Patricia Kathryn Helms Kidd (April 3, 1950 – December 14, 2015) was an American author. Many of her books concern the Church of Jesus Christ of Latter-day Saints (LDS Church). She co-wrote some of her works with her husband, Clark L. Kidd, and also co-wrote a novel with Orson Scott Card.

==Life and career==
Kidd was born in New Orleans and raised in Mandeville, Louisiana. She graduated from Brigham Young University and was baptized in the LDS Church. Raised a Protestant, Kidd is quoted as converting because she wanted a patriarchal blessing, but couldn't receive one unless she was a baptized member of the LDS faith. Upon receiving her bachelor's degree, Kidd reported for the Deseret News in Salt Lake City. During this time, she became friends with Orson Scott Card, who was then an assistant editor for the official LDS magazine, The Ensign. After Kathryn married Clark Kidd, the two worked with Card on a project for Compute! Books. Clark programmed the games in a series while Kathy wrote the directions.

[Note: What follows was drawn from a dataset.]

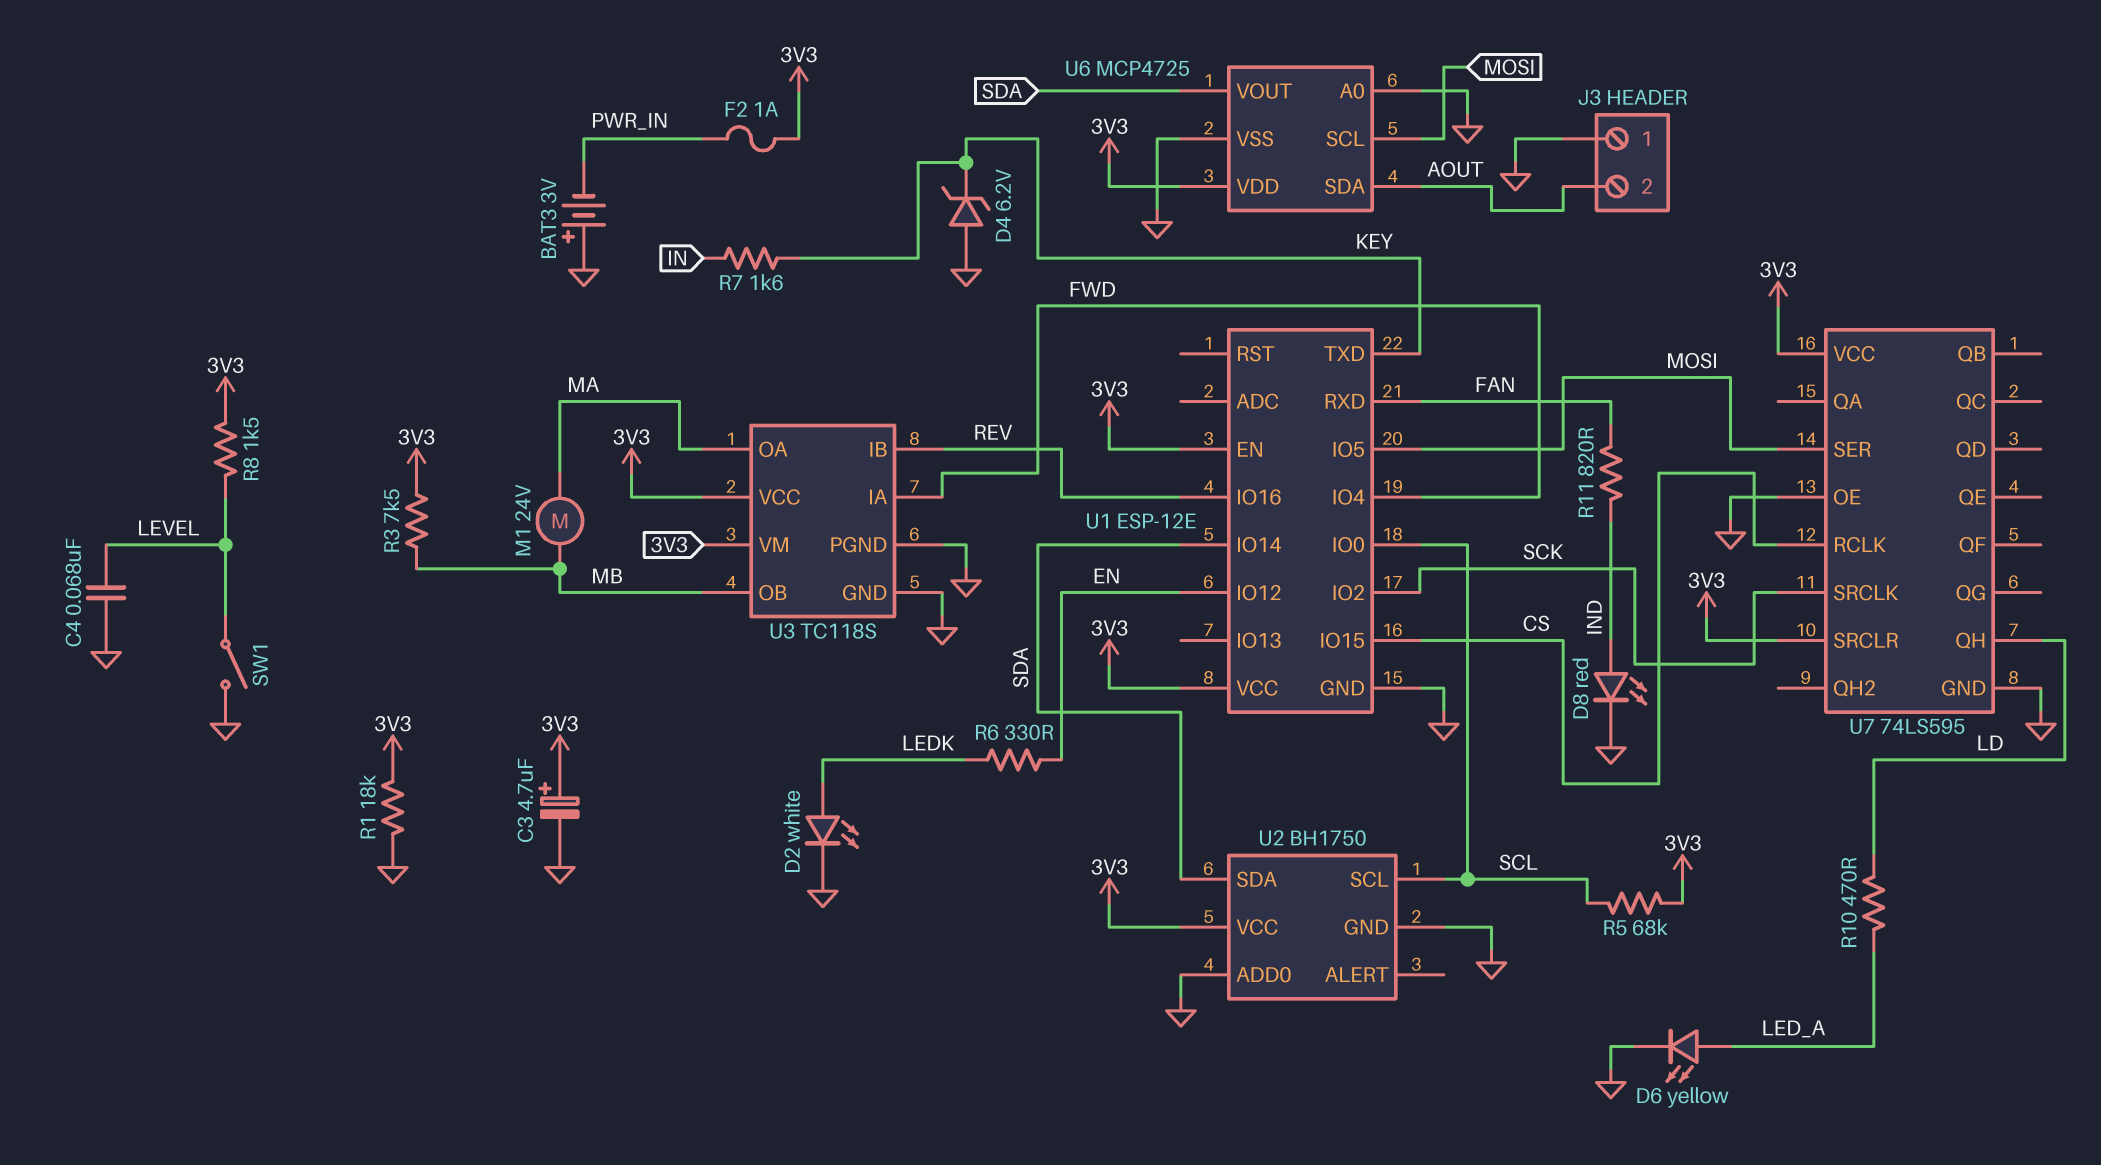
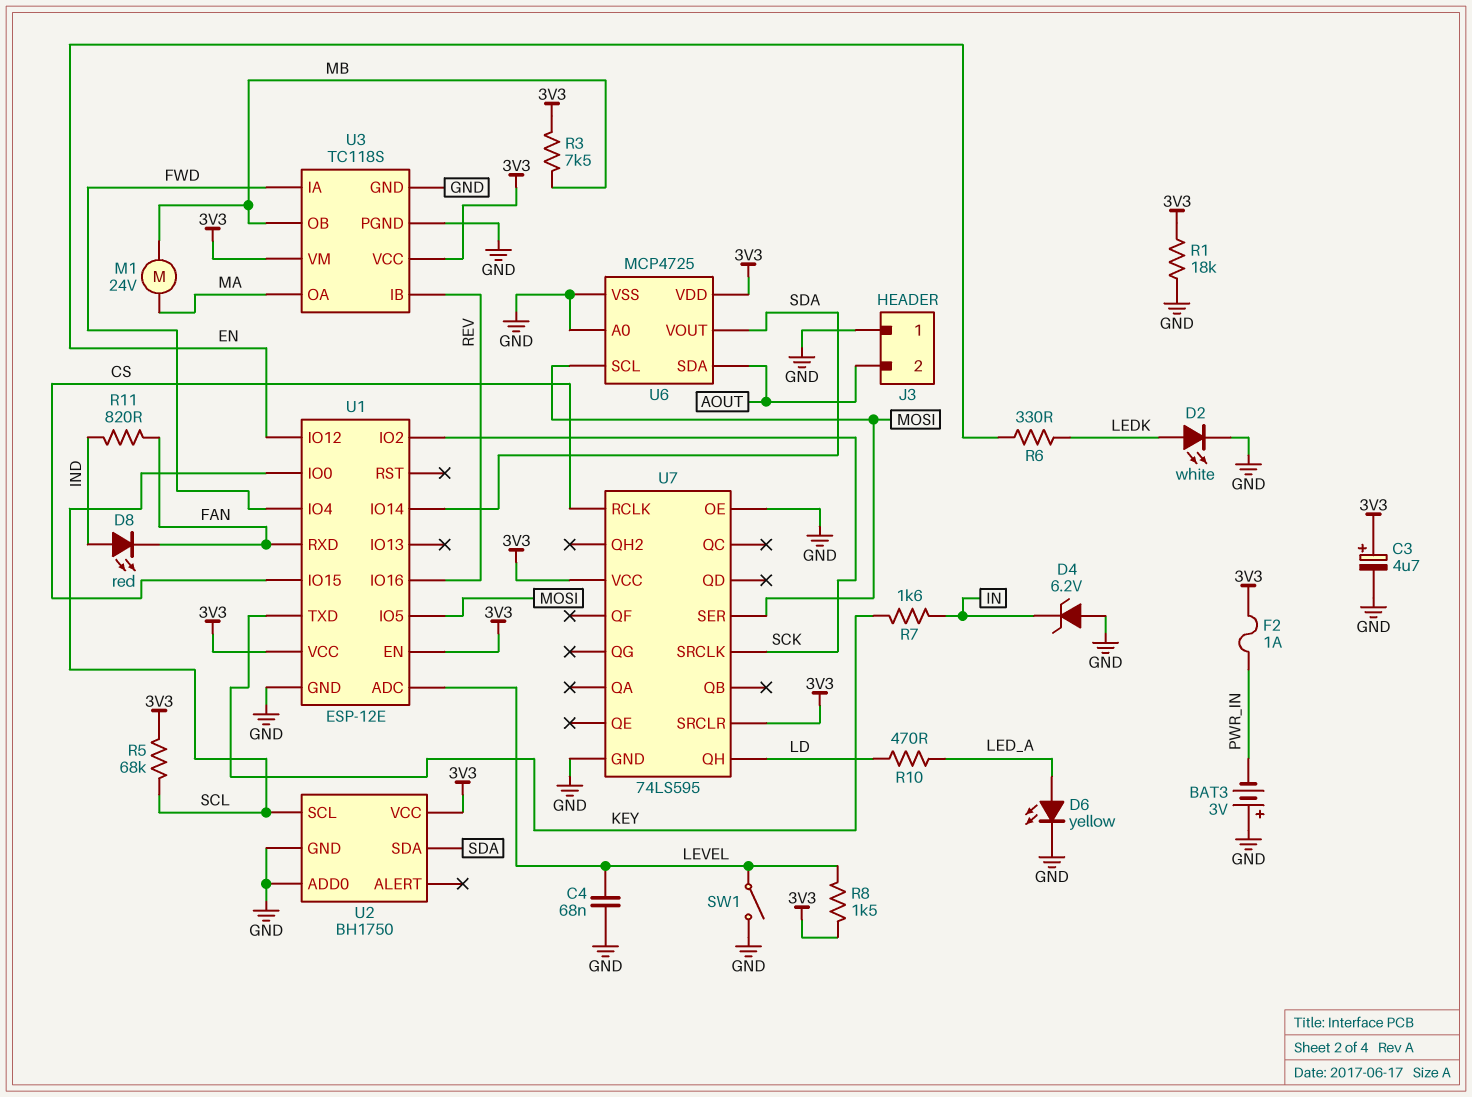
D4: zener 6.2V (A GND, K KEY) -> zener 6.2V (A GND, K IN)
D8: LED red (A IND, K GND) -> LED red (A IND, K FAN)
U1 pin ADC: none -> LEVEL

The couple moved to Virginia in 1987. She was subsequently associate and managing editor of Meridian magazine until 2008, after which she continued writing for it and also for Nauvoo Times. She died on December 14, 2015.

==Publications==
Kidd wrote and co-wrote with her husband several non-fiction books of practical advice geared toward fellow members of the LDS Church. These include titles such as Ward Activities for the Clueless, Food Storage for the Clueless, On My Own and Clueless: An LDS Guide to Independent Life, and A Parent's Survival Guide to the Internet. The Kidds jointly authored A Convert's Guide to Mormon Life, which won an Association of Mormon Letters Award for devotional literature. They also collaborated on a large number of articles for Meridian.

Kidd also wrote a few comedic novels about life among members of the church, including Paradise Vue and Return to Paradise, and children's books such as The Innkeeper's Daughter.

Kidd was a longtime friend of Orson Scott Card. In 1989, Card founded a Mormon publishing company with his wife and brother, called "Hatrack River Publications." Card approached Kidd to provide a novel that fit the company's themes. Kidd's novel Paradise Vue became its first publication. Other collaboration with Card included co-authoring Lovelock, the first part of a proposed trilogy.

=== Lovelock ===

Lovelock is a speculative science fiction novel co-written by both Kidd and Orson Scott Card. The novel is narrated by a scientist who takes the name of real scientist James Lovelock. The novel examines the Gaia Hypothesis through the lens of Lovelock, who is a genetically-enhanced capuchin monkey. Lovelock the monkey is assigned to examine the lives of several humans on board the Mayflower spacecraft, and in the process becomes more humanized and rebellious.

Kidd passed away before the second installment, Rasputin, could be published.

=== Paradise Vue ===
Paradise Vue takes place in an LDS ward congregation. Beneath their perfectionist façade, the Church members in Kidd's novel exhibit cruel, dark, and obsessive tendencies. The novel is a comedic LDS fiction piece.

== Works ==

=== Mayflower trilogy ===

- Lovelock (New York: TOR, 1994)

=== Paradise Vue series ===

- Paradise Vue (Hatrack River Publications, 1989)
- Return to Paradise (Hatrack River, 1997)

=== For the Clueless series ===

- Food Storage for the Clueless (Bookcraft, 2002)
- Ward Activities for the Clueless (Bookcraft, 2001)
- On My Own and Clueless: an LDS Guide to Independent Life (Bookcraft, 2000)

=== Standalone fiction ===

- The Alphabet Year (Hatrack River, 1991)
- The Wise Men of Bountiful: a Story for Children (Cedar Fort, 2005)
- The Innkeeper's Daughter (Hatrack River, 1990)
- A Convert's Guide to Mormon Life (Bookcraft, 1998)
- 52 Weeks of Recipes for Students, Missionaries, and Nervous Cooks (Deseret Book, 2007)
- A Parent's Survival Guide to the Internet (Bookcraft, 1999)

=== Manuals ===

- Compute!'s IBM PC and PCjr Games for Kids (Compute! Publications, 1984)

(All works were retrieved from the WorldCat).